Final answer:
The Central Limit Theorem states that as sample size increases, the distribution of sample means will approach a normal distribution. A frequency distribution chart clustered near the mean suggests the influence of the Central Limit Theorem, and this is especially observable when sample sizes are large, typically at or over 30.
Step-by-step explanation:
If the measurements in a frequency distribution chart are grouped near the mean in a normal distribution, it suggests that these measurements are indeed the result of several different random effects. This phenomenon is explained by the Central Limit Theorem (CLT), which is a fundamental concept in statistics. The CLT states that when independent random variables are added, their properly normalized sum tends toward a normal distribution even if the original variables themselves are not normally distributed.

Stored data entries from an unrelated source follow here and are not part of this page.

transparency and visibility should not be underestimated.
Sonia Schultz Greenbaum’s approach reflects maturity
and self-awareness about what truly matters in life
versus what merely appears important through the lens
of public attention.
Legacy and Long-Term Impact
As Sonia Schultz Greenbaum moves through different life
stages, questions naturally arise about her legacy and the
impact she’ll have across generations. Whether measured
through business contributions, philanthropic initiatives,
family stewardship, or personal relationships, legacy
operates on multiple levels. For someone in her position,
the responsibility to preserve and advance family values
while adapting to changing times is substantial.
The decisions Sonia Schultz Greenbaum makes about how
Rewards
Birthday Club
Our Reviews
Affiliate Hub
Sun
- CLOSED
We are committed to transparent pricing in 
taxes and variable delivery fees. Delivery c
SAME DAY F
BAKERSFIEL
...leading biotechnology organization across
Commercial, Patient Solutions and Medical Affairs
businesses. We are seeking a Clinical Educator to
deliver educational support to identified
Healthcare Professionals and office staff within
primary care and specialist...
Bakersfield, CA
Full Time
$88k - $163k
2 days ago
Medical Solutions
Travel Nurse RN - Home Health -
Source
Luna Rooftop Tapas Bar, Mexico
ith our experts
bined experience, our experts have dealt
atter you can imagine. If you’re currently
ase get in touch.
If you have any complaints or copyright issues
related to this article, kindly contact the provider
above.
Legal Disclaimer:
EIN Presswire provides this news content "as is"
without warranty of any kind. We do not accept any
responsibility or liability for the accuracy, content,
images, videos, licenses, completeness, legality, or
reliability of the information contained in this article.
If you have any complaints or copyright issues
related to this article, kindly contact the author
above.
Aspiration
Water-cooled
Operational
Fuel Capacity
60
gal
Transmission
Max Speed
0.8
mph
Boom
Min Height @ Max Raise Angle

The key to the CLT is the size of the sample. As you take more samples, or the sample size increases, you begin to see the sample means form their own normal distribution, which is called the sampling distribution. Importantly, this sampling distribution will have the same mean as the original distribution, and its variance is the original variance divided by the sample size (n).
For practical application, statisticians have found that a sample size of 30 is often sufficient for the CLT to hold true. This means that the distribution of sample means will approximate a normal distribution, irrespective of the population's original distribution. This normal distribution is characterized by its bell shape and is reflected in histograms of sample means.
An example of this is rolling dice. If you roll one die, the distribution of the means is simply the distribution of the die's faces. As you increase the number of dice rolled, the distribution of these sample means will more closely resemble a normal distribution. Therefore, the graph for the sample means will be steeper and thinner as the sample size increases.